Périscopages 2006 - Jochen Gerner etc.
entretien Sébastien Lumineau / L.L. de Mars
entretien Lumineau/de Mars
Exposition Jochen Gerner à l'Orangerie du Thabor
S. Lumineau:  (rires) Non mais c’est vrai, il est pas... Il est pas mauvais, il est pas bon... Enfin, voilà. Voilà c’est pas... Quelque chose qui va m’intéresser vraiment. Après, je préfère largement le « Livret de phamille » de Menu. Par exemple. Ça, ouais. Ou, euh, Chester Brown, «I never liked you», très bien. Enfin... Parce que c’est... C’est, c’est agencé sous une autre forme, en fait. «I never liked you»,  il y a une, une rythmique au niveau des pages, au niveau des silences, etc. que je trouve vraiment très très bien. Je, je sais pas trop, je sais pas trop quoi dire là-dessus. C’est... Est-ce que c’est utile... Comment dire ? Les oeuvres marquantes, c’est — que ce soit autobiographique ou non — c’est des oeuvres marquantes, quoi. Moi j’arrive pas trop à poser la question de... Pour moi le contrat avec le lecteur de toutes façons il existe en permanence...

L.L. de Mars:  On est quand même à peu près d’accord sur

S. Lumineau: ... Et que faussé ou pas faussé, prrt.
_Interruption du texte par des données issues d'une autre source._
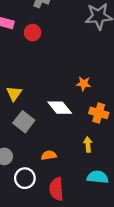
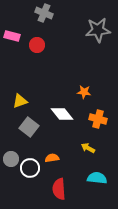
yellow triangle: (14, 93) -> (20, 101), turned 35
yellow arrow: (88, 144) -> (88, 148), turned -56
white circle: (25, 178) -> (30, 168), moved

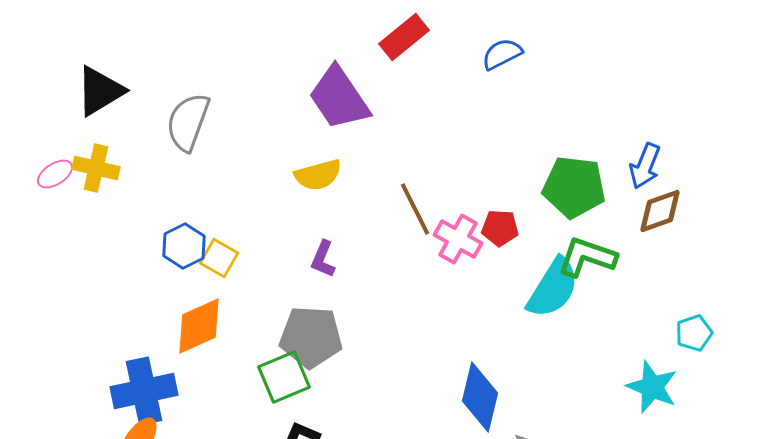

L.L. de Mars:  C’est pas qu’il soit faussé qui m’ennuie à mourir, ce qui m’ennuie à mourir c’est qu’il soit préétabli. Qu’ils balise. Et que ce soit dans l’air du temps. Un jeu de conventions. Avec un effet retard. S’il n’y a pas d’inconnu, pour moi, s’il n’y a pas une part de risque d’aller dans une direction inconnue, proposer des situations auxquelles on ne soit pas préparé, ça m’ennuie d’emblée. J’en ai vraiment en rien à secouer. L’autobiographie n’est pas rien. C’est déjà une notion, chargée, chargée d’histoire, chargée de nombreux livres, etc. et qui s’alourdit de conventions livre après livre. Un ensemble de signes émis qui nous disent quelque chose que l’on sait déjà. Emprunter ce chemin, c’est emprunter cette collection de signes. Jouer, si tu veux, de ce système de représentations et de ce qu’il implique. C’est ça, moi qui me crispe. Ce qui me crispe d’autant plus que, c’est qu’au fond, les dessinateurs de bandes dessinées ne se sont jamais intéressés aux autres formes de l’invention littéraire. Il y a que toutes les... toutes les grandes transformations de l’écriture en Europe et aux États-Unis — à part peut-être Barbier qui s’est vraiment plongé dans Burroughs et dans cette écriture très urbaine des Américains, le cut-up — toutes ces grandes transformations semblent avoir complètement inintéressé les dessinateurs de bandes dessinées, et là... On touche peut-être à la chose la plus superstitieuse du monde, c’est-à-dire l’autobiographie comme collection de signes, et paf!, là d’un seul coup ça les intéresse terriblement. C’est ce qu’il y a de plus... Complaisant finalement... Et euh... Parce que ça joue beaucoup sur les rapports affectifs, et l’enfantillage du secret, et que d’un seul coup on toucherait à une certaine proximité, à une certaine lumière gagnée d’avance de la proximité, et voilà, là, on a notre cohorte de dessinateurs qui dandinent amoureusement derrière la littérature... Tout le reste, toutes les grandes aventures de la littérature, les auteurs de bandes dessinées les ont... Prrt... Royalement ignorées, ils s’en foutent éperdument. Ça aussi c’est quelque chose qui... Pour moi, fait preuve soit d’un manque de curiosité, soit d’un authentique opportunisme généralisé.